Segment Start: Record excerpts

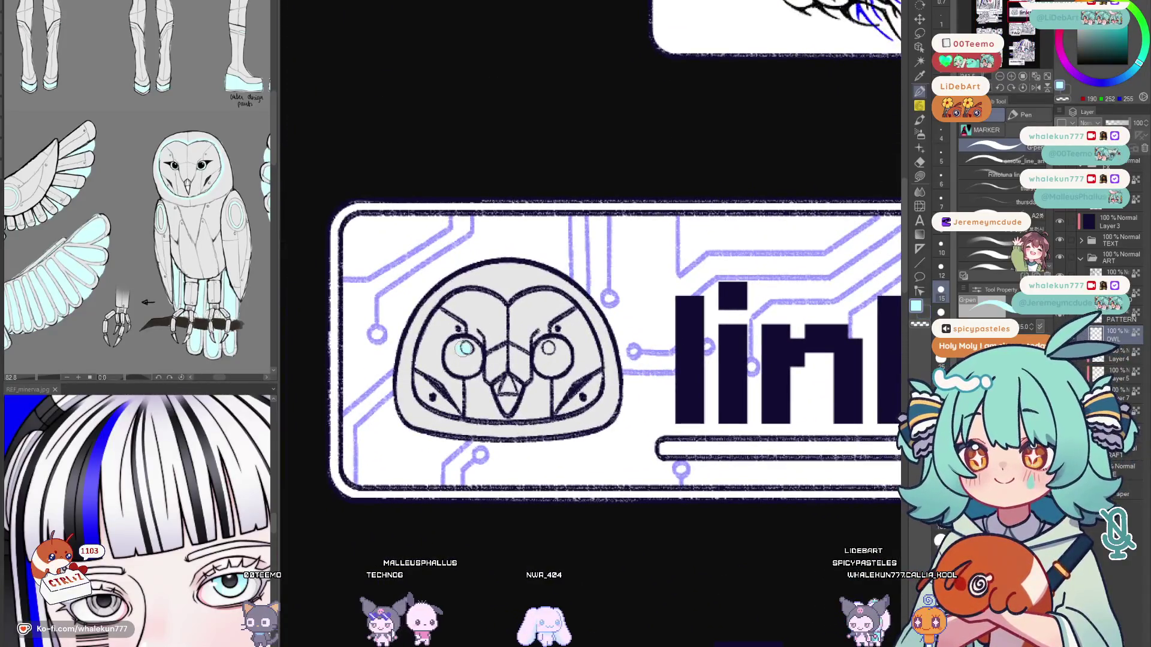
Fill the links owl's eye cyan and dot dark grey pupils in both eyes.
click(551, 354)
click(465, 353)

Segment End: Record excerpts
Segment Start: Record excerpts

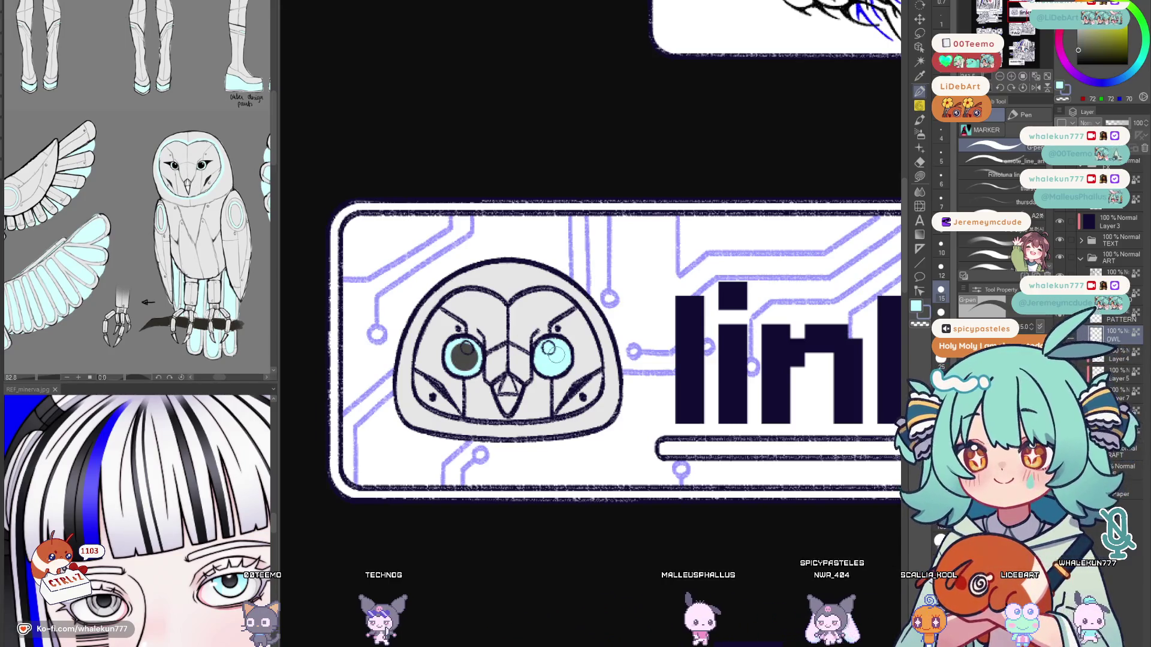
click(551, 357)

Segment End: Record excerpts

Output the lines above exactly, but only those between the line holding "Fill the links" and the line holding "click(465, 353)", inclusive.

Fill the links owl's eye cyan and dot dark grey pupils in both eyes.
click(551, 354)
click(465, 353)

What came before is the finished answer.